The complex off a tiny country road in the middle of nowhere in Knotty Green. Jason was right; no one would hear her scream.
That didn’t stop her trying, as they reached a metal door in the side of the building.
Jason smiled, flashed his teeth at her again.
‘None of that,’ he said, fiddling with his front pocket. He pulled something out, sharp and shiny. It was an overloaded ring of keys, different shapes and sizes. He flicked through them, selected a long, thin one with jagged teeth.
He muttered to himself, guiding the key towards the bulky silver lock in the middle of the door. His other arm loosened a little, the arm holding her there.
Pip took her chance.
She slammed her arm down against his and broke the hold.
Freedom. She was free.
But it didn’t get her far.
She couldn’t even take one step before the force of his hand pulled her back, holding her bound arms behind her like a leash.
‘It’s pointless,’ Jason said, turning his attention back to the lock. He didn’t look angry; the expression in the curve of his mouth was closer to amusement. ‘You know as well as I do that that’s pointless.’
Pip did. Less than one per cent.
The door unlocked with the sound of clanging metal and Jason pushed it inward. It screamed on its hinges.
‘Come on.’
He dragged Pip over the threshold. It was dark in here, full of tall, wiry shadows, just one small window high up on the right, barring most of the sunlight. Jason seemed to read her mind again, flicking a switch on the wall. The industrial lights blinked into life with a lazy buzzing. The room was long and thin and cold. It looked like some kind of storeroom: tall metal shelving units down both walls, huge plastic vats stacked up and along the shelves with small taps near the bottom. Pip’s eyes scanned across them; different types of weedkiller and fertilizer. There were two sunken channels in the concrete floor under the shelves, running the length of the room.
Jason pulled her along by her arms, the heels of her trainers dragging against the ground.
He dropped her.
Pip landed hard on the concrete, just in front of the righthand shelves. She struggled up into sitting, watching as he stood over her. The breath in and out of her nose too loud and too fast, the sound re-shaping in her mind into DT, DT, DT.
And here he was. Strange, really, that he looked just like a man. He’d been so much bigger in her nightmares.
Jason smiled to himself then, shaking his head at something funny.

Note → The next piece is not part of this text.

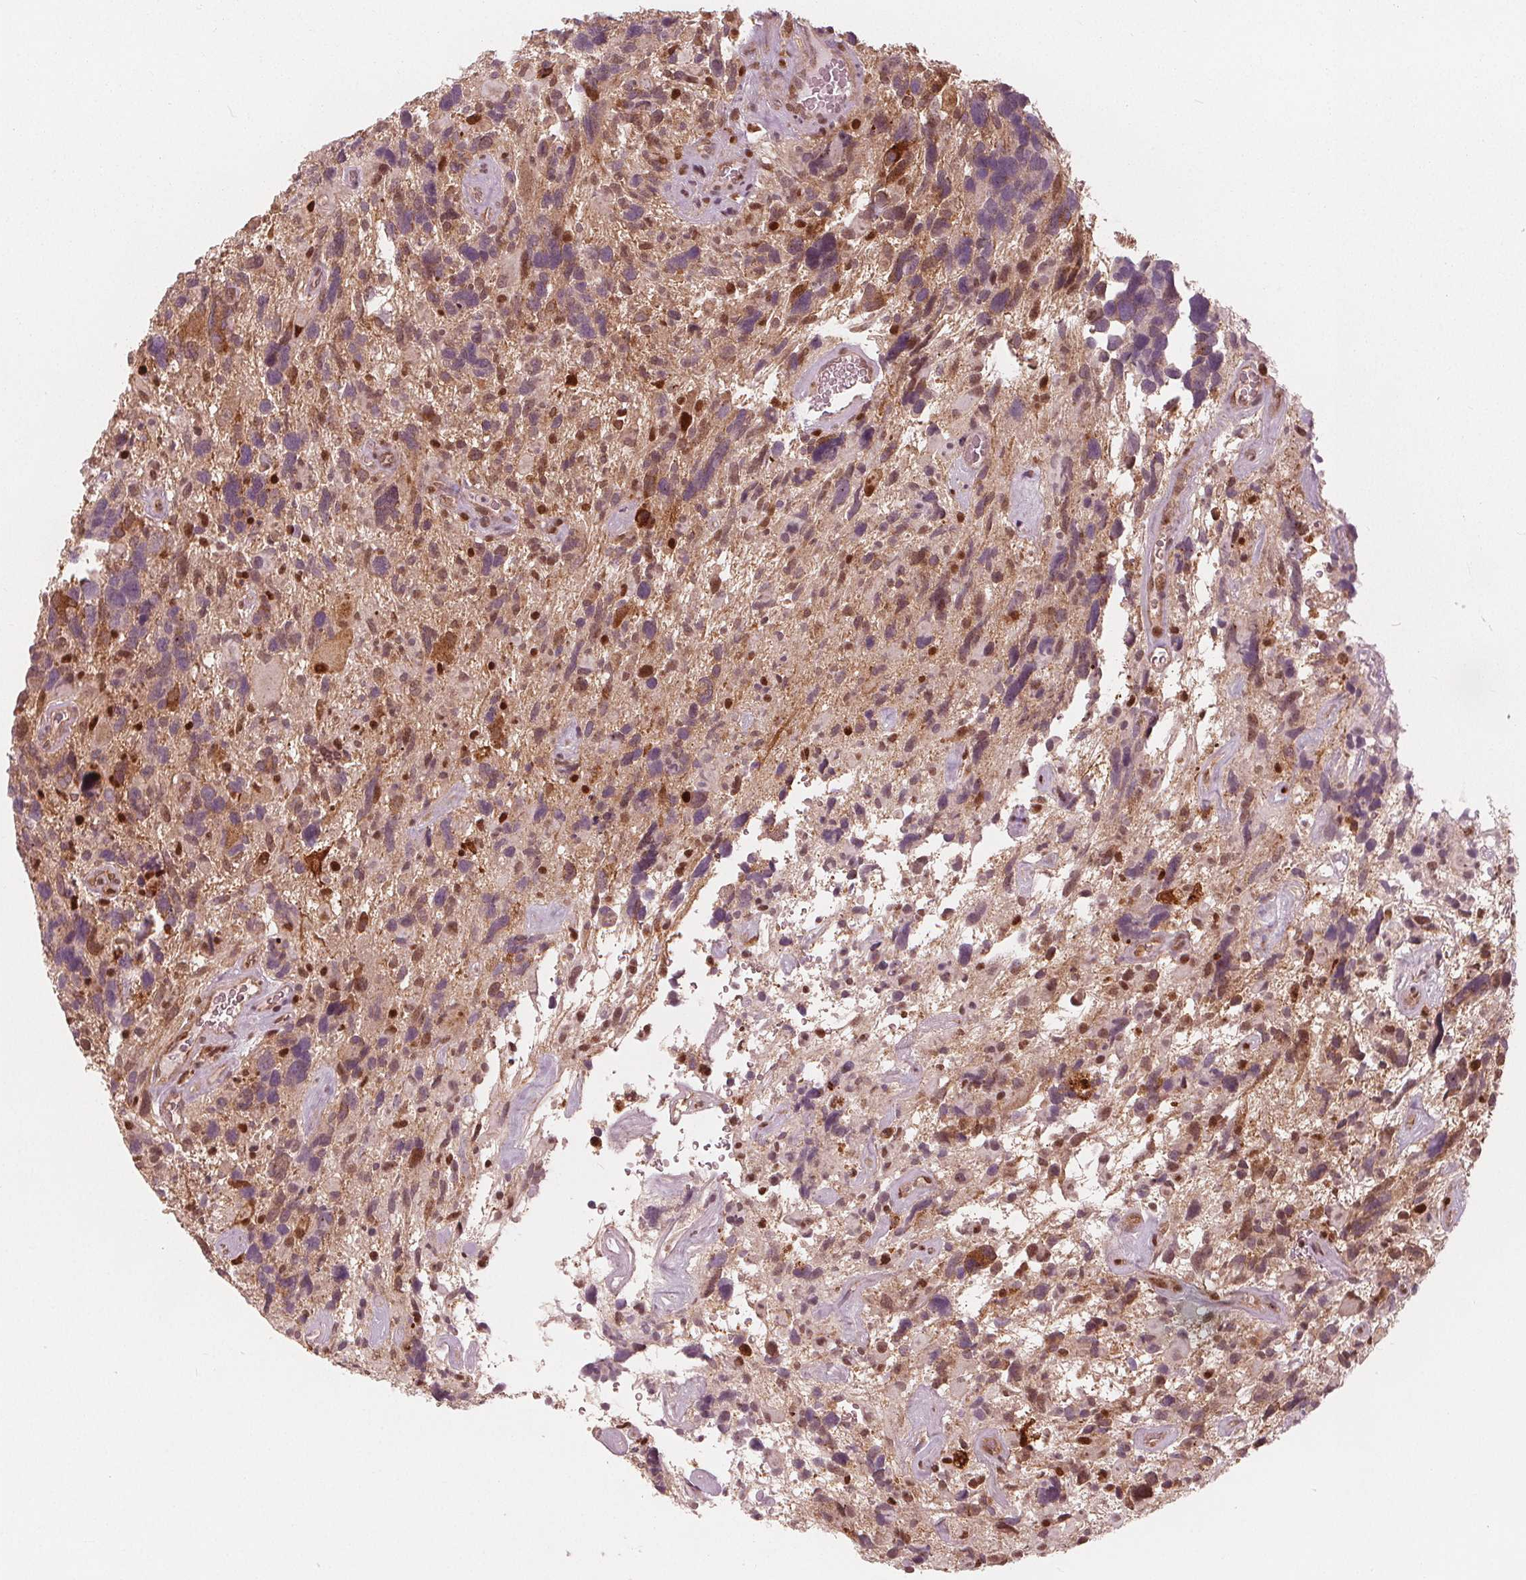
{"staining": {"intensity": "moderate", "quantity": "<25%", "location": "cytoplasmic/membranous,nuclear"}, "tissue": "glioma", "cell_type": "Tumor cells", "image_type": "cancer", "snomed": [{"axis": "morphology", "description": "Glioma, malignant, High grade"}, {"axis": "topography", "description": "Brain"}], "caption": "Protein analysis of malignant glioma (high-grade) tissue shows moderate cytoplasmic/membranous and nuclear staining in approximately <25% of tumor cells.", "gene": "SQSTM1", "patient": {"sex": "male", "age": 49}}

He raised one finger at her, pacing towards a sign that read: Warning! Toxic Chemicals. ‘That security alarm,’ he said, stifling the laugh. ‘That security alarm you were so interested in?’ He paused. ‘It was Tara Yates who set it off. Yes,’ he added, studying her eyes. ‘You misread that one, didn’t you? It was Tara who set it off. She was tied up in here, in this very room.’ He glanced around the storeroom, filling it with dark memories that Pip couldn’t see. ‘This is where they all were. Where they died. But Tara, she somehow managed to break free of the tape on her wrists when I left her. Was moving around and set off the alarm. I’d forgotten to disable it properly, see.’
His face creased again, as though he were only talking about a small mistake, one that could be laughed off, shrugged off. The hairs rose up the back of Pip’s neck, watching him.
‘All turned out fine. I reached her in time,’ he said. ‘Had to rush the rest of it to get back to the dinner party, but it all turned out fine.’
Fine. The word that Pip used too. An empty word with all manner of dark things buried beneath it.
Pip tried to speak. She didn’t even know what she wanted to say, just that she wanted to try, before it was too late. She couldn’t get through the tape but the formless sound of her voice was enough, reminded her that she was still there. Ravi was still there too, he told her gently. He’d stay with her until the end.